Stronger results were aided by a higher fuel surcharge that offset the rising fuel prices. For fiscal 2011, FedEx reported adjusted earnings of $4.90 per share, up 30% from $3.76 in 2010.
Total revenue climbed 12% year over year to $10.55 billion in the reported quarter and surpassed the Zacks Consensus Estimate of $10.36 billion. The outperformance was attributable to improved ground and international express shipments as well as strong yield initiatives. Further, the Freight segment returned to profitability during the quarter. Fiscal 2011 revenue increased 13% year over year to $39.3 billion.
Operating income increased 28% year over year to $888 million, resulting in operating margin of 8.4% compared with 7.4% in the year-ago quarter. Operating expenses increased 11% year over year to $9.66 billion mainly due to high fuel cost, which was 44% higher than the year-ago quarter.

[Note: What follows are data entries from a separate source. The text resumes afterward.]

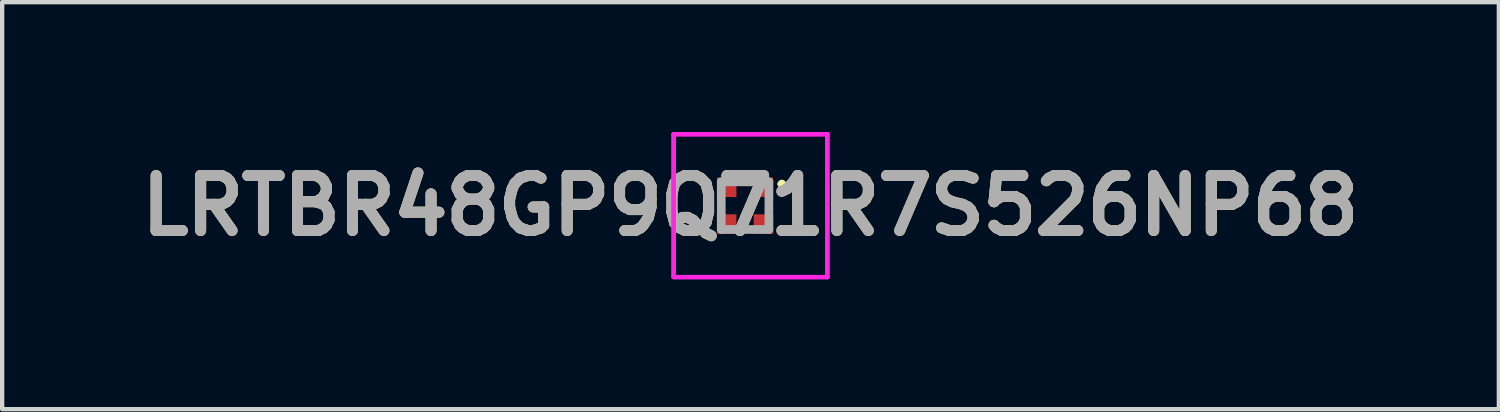
<source format=kicad_pcb>
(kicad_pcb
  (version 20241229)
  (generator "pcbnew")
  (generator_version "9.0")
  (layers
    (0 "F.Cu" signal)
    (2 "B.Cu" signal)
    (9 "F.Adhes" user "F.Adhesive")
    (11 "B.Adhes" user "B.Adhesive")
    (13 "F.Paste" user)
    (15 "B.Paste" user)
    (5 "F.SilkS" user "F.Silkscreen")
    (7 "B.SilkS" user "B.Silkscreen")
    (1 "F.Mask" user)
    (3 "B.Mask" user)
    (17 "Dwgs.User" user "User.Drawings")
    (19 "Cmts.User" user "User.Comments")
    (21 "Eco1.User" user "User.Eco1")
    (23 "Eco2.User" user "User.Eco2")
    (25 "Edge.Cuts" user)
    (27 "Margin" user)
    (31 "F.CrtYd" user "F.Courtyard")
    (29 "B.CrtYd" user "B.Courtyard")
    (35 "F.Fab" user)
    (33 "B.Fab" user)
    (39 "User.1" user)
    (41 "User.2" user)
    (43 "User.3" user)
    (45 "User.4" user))
  (footprint "LRTBR48GP9Q71R7S526NP68"
    (layer "F.Cu")
    (at 14.159 1.7)
    (property "Reference" "LRTBR48GP9Q71R7S526NP68" (at 0.125 0 0) (layer "F.SilkS") (effects (font (size 1.27 1.27) (thickness 0.254))))
    (attr smd)
    (fp_line (start 0.8 -0.5) (end 0.8 -0.5) (stroke (width 0.1) (type solid)) (layer "F.SilkS"))
    (fp_line (start 0.9 -0.5) (end 0.9 -0.5) (stroke (width 0.1) (type solid)) (layer "F.SilkS"))
    (fp_arc (start 0.8 -0.5) (mid 0.85 -0.55) (end 0.9 -0.5) (stroke (width 0.1) (type solid)) (layer "F.SilkS"))
    (fp_arc (start 0.9 -0.5) (mid 0.85 -0.45) (end 0.8 -0.5) (stroke (width 0.1) (type solid)) (layer "F.SilkS"))
    (fp_line (start -1.65 -1.65) (end 1.9 -1.65) (stroke (width 0.1) (type solid)) (layer "F.CrtYd"))
    (fp_line (start -1.65 -1.65) (end 1.9 -1.65) (stroke (width 0.1) (type solid)) (layer "F.CrtYd"))
    (fp_line (start -1.65 1.65) (end -1.65 -1.65) (stroke (width 0.1) (type solid)) (layer "F.CrtYd"))
    (fp_line (start -1.65 1.65) (end -1.65 -1.65) (stroke (width 0.1) (type solid)) (layer "F.CrtYd"))
    (fp_line (start 1.9 -1.65) (end 1.9 1.65) (stroke (width 0.1) (type solid)) (layer "F.CrtYd"))
    (fp_line (start 1.9 -1.65) (end 1.9 1.65) (stroke (width 0.1) (type solid)) (layer "F.CrtYd"))
    (fp_line (start 1.9 1.65) (end -1.65 1.65) (stroke (width 0.1) (type solid)) (layer "F.CrtYd"))
    (fp_line (start 1.9 1.65) (end -1.65 1.65) (stroke (width 0.1) (type solid)) (layer "F.CrtYd"))
    (fp_line (start -0.55 -0.55) (end 0.55 -0.55) (stroke (width 0.2) (type solid)) (layer "F.Fab"))
    (fp_line (start -0.55 0.55) (end -0.55 -0.55) (stroke (width 0.2) (type solid)) (layer "F.Fab"))
    (fp_line (start 0.55 -0.55) (end 0.55 0.55) (stroke (width 0.2) (type solid)) (layer "F.Fab"))
    (fp_line (start 0.55 0.55) (end -0.55 0.55) (stroke (width 0.2) (type solid)) (layer "F.Fab"))
    (fp_text user "${REFERENCE}" (at 0.125 0 0) (layer "F.Fab") (effects (font (size 1.27 1.27) (thickness 0.254))))
    (pad "1" smd rect (at 0.425 -0.425 90) (size 0.45 0.45) (layers "F.Cu" "F.Mask" "F.Paste"))
    (pad "2" smd rect (at 0.425 0.425 90) (size 0.45 0.45) (layers "F.Cu" "F.Mask" "F.Paste"))
    (pad "3" smd rect (at -0.425 0.425 90) (size 0.45 0.45) (layers "F.Cu" "F.Mask" "F.Paste"))
    (pad "4" smd rect (at -0.425 -0.425 90) (size 0.45 0.45) (layers "F.Cu" "F.Mask" "F.Paste")))
  (gr_rect
    (start -3 -3)
    (end 31.569 6.4)
    (stroke (width 0.1) (type default))
    (fill no)
    (layer "Edge.Cuts")))
</source>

For fiscal 2011, operating income was $2.38 billion, up 19% year over year and operating expense increased 13% year over year to $36.9 billion.
Guidance
FedEx projects earnings in the range of $1.40 to $1.60 per share for the first quarter of 2012. The mid-point ($1.50) is higher the current Zacks Consensus Estimate of $1.42. FedEx also expects its fiscal 2012 earnings in the range of $6.35 to $6.85 per share. The mid-point ($6.60) is also above the current Zacks Consensus Estimate of $6.49.
FedEx expects capital spending of $4.2 billion for fiscal 2012.
Our Analysis
We believe improved economy, strong yields, restructuring of the Freight segment, increased pricing and volumes across all revenue segments will generate strong revenue and earnings in fiscal 2012.
However, FedEx invests significantly in more fuel-efficient aircraft, including Boeing Co.'s (NYSE: BA) 777s and 757s. Any delay in the delivery of aircraft could restrict its profitability ahead. Further, competitive threats from its primary competitor United Parcel Service Inc. (NYSE: UPS), unionized workforce and rising fuel price may limit the upside potential of the stock.
We are currently maintaining our long-term Neutral rating on FedEx. The stock also retains a Zacks #3 Rank (Hold) for the short term.
We are maintaining our long-term Neutral rating on the stock.